* WORK INSTRUCTION
Look through the entries below and say how many lines contain the string "Gameplay". Give the number only.

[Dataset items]
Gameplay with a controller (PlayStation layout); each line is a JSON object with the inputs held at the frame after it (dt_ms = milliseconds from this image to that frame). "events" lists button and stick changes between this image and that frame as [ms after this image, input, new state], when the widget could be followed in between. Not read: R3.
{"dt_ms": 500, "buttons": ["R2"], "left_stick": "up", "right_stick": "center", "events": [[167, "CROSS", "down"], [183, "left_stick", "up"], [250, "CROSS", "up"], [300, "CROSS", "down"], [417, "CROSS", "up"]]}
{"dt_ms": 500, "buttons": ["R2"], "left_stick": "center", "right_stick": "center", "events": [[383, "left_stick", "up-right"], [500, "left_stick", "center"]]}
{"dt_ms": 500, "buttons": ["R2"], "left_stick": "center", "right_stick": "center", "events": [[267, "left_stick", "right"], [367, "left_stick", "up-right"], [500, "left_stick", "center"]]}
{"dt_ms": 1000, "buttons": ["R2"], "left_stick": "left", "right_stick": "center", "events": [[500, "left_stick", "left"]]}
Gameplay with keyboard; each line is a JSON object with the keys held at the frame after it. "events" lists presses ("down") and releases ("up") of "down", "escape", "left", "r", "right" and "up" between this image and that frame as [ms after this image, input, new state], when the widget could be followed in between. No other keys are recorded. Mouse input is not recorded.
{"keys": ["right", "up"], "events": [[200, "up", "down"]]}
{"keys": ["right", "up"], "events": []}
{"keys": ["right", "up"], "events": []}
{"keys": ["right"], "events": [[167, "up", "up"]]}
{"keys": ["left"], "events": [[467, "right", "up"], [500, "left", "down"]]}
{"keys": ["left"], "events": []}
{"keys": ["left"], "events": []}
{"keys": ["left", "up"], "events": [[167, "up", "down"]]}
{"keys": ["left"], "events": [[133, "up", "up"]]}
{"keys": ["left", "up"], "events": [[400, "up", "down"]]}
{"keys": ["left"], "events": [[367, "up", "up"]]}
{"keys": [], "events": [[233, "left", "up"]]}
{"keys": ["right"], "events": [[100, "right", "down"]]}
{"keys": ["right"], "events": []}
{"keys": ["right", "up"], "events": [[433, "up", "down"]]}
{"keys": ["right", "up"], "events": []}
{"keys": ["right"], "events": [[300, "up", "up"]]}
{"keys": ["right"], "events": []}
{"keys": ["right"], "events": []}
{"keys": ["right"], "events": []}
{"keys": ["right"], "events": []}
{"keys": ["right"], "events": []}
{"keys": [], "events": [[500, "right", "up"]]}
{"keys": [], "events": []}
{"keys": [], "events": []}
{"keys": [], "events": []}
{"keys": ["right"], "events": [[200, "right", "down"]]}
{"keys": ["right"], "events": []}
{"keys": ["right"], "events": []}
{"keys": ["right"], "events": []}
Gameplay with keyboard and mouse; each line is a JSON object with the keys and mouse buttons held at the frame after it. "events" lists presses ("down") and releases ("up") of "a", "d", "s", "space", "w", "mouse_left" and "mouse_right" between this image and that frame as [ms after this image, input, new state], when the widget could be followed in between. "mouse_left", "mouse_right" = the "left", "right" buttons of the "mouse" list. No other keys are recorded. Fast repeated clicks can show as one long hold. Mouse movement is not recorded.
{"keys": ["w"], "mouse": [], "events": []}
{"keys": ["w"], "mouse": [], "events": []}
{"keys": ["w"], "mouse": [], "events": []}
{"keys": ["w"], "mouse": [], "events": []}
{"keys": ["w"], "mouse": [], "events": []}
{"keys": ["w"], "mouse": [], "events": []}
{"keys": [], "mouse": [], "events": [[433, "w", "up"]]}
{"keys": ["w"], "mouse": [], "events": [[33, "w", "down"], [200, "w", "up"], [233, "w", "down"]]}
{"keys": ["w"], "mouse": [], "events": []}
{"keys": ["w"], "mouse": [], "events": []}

* FINISHED TASK
3